Tuesday, December 13, 2011

Japan Picks F-35 as Mainstay Fighter: Reports

TOKYO - Japan has chosen the U.S.-made F-35 stealth jet as its next-generation mainstay fighter in a multibillion-dollar deal, reports said Dec. 13.
The Defense Ministry picked the jet made by Lockheed Martin to replace its aging fleet of F-4 jets over two rivals, the Boeing-made F/A-18 Super Hornet and the Eurofighter Typhoon, the Yomiuri Shimbun said.
Japan's biggest daily said the Defense Ministry had "agreed in principle" to select the F-35, with a formal announcement expected Dec. 16 at the Security Council of Japan, chaired by Prime Minister Yoshihiko Noda.
Kyodo News cited unnamed government sources as saying the ministry had decided to buy 40 F-35 fighters, while the Nikkei business daily said only that the jet remained a "prime candidate."

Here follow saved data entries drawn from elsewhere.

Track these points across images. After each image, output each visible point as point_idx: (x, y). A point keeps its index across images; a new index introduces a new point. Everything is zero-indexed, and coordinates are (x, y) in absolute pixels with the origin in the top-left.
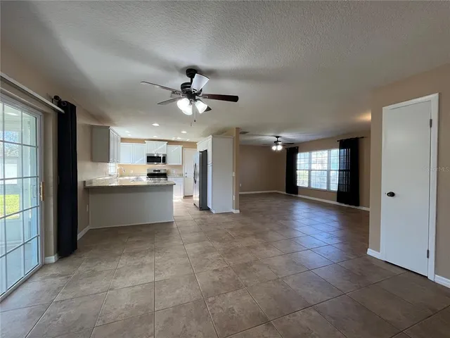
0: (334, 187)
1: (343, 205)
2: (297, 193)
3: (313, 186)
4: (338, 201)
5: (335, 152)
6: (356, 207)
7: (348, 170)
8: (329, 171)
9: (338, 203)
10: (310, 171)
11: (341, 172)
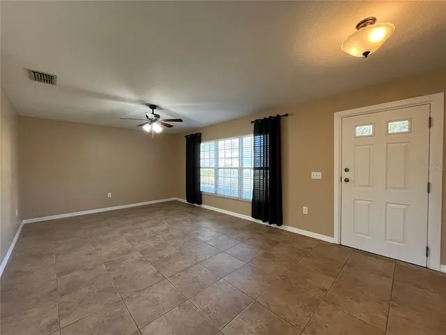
0: (248, 194)
1: (260, 222)
2: (200, 203)
3: (221, 193)
4: (253, 216)
5: (249, 140)
6: (277, 227)
7: (267, 168)
8: (241, 169)
9: (253, 220)
10: (217, 169)
11: (258, 171)
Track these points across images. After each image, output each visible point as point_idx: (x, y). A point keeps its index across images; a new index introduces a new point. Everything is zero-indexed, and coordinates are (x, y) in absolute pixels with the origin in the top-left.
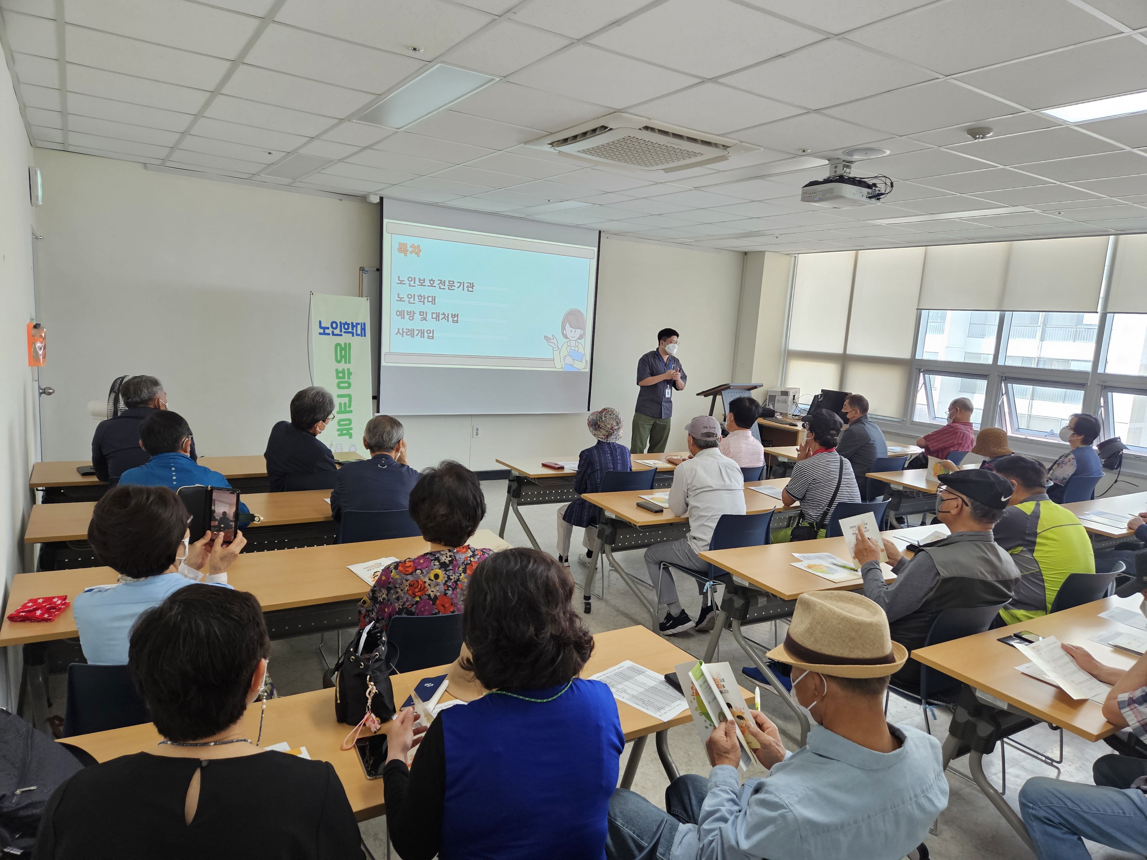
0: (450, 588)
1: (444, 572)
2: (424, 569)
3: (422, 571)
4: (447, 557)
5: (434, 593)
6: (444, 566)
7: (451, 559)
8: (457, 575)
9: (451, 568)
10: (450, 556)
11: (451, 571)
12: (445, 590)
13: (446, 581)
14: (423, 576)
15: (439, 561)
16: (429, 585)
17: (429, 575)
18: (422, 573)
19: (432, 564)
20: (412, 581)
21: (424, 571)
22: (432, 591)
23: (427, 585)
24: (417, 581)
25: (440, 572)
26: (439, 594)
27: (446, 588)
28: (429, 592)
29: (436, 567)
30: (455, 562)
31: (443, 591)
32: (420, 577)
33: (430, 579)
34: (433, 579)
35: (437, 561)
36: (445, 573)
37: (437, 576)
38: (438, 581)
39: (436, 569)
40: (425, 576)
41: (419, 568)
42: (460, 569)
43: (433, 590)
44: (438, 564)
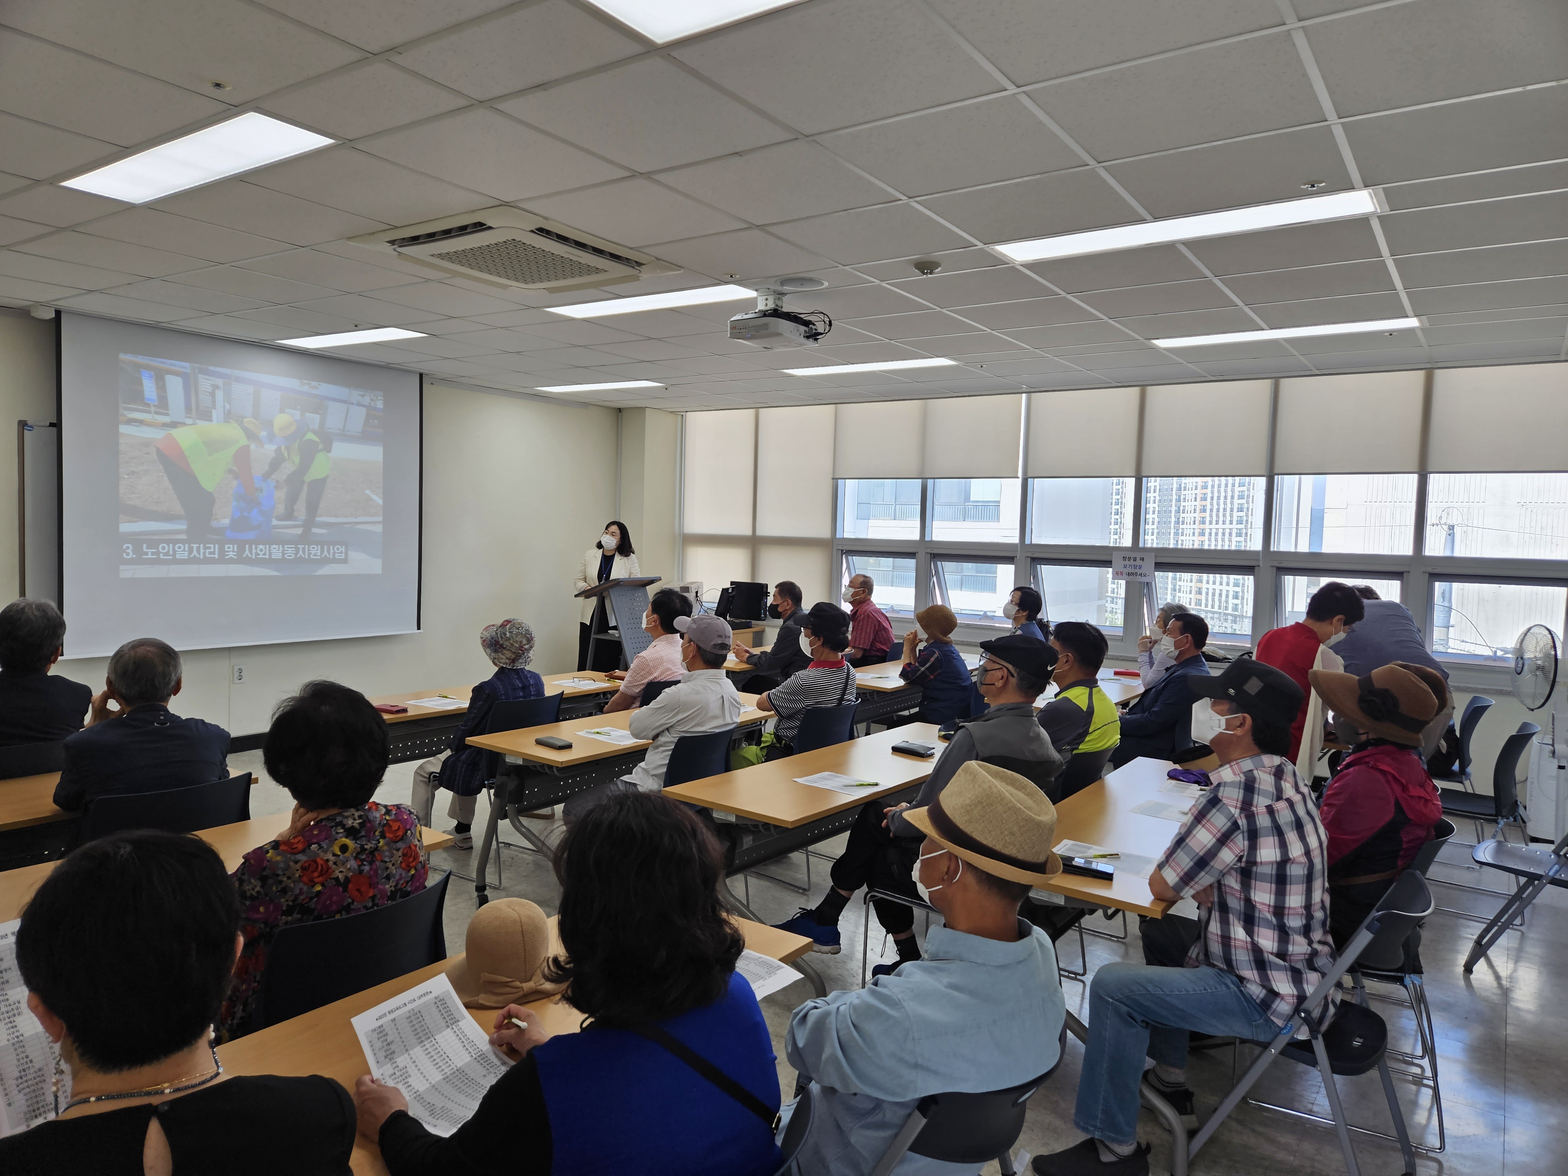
0: (365, 863)
1: (354, 842)
2: (324, 841)
3: (319, 845)
4: (355, 819)
5: (344, 874)
6: (351, 833)
7: (361, 821)
8: (374, 842)
9: (363, 833)
10: (360, 817)
11: (364, 838)
12: (359, 866)
13: (358, 853)
14: (322, 851)
15: (343, 826)
16: (335, 863)
17: (331, 849)
18: (321, 847)
19: (334, 833)
20: (305, 862)
21: (324, 845)
22: (341, 872)
23: (330, 863)
24: (315, 862)
25: (347, 841)
26: (351, 874)
27: (360, 863)
28: (337, 873)
29: (341, 835)
30: (368, 825)
31: (356, 867)
32: (318, 855)
33: (334, 855)
34: (339, 853)
35: (340, 827)
36: (356, 843)
37: (344, 848)
38: (347, 854)
39: (341, 838)
40: (326, 852)
41: (315, 841)
42: (377, 833)
43: (341, 869)
44: (342, 831)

Earlier reports said Japan could buy as many as 50 new jets, equipped with stealth technology, with a price tag of more than $6 billion.
A Defense Ministry spokesman on Dec. 13 declined to confirm the reports, saying: "We are still trying to do our best to make a final decision by the end of this year."
And Chief Cabinet Secretary Osamu Fujimura denied the reports that a final decision had been made, Dow Jones Newswires said.
The F-35, the most expensive weapons program in Pentagon history, has been plagued by cost overruns and technical delays.
The jet, co-developed with British defense giant BAE Systems, is the most expensive among the three candidates, with a price tag estimated at $113 million per aircraft.
Japan initially aimed to acquire the F-22 stealth fighter to renew its fleet, but U.S. law prohibits exports of the jet because the U.S. has said it would halt production of the model.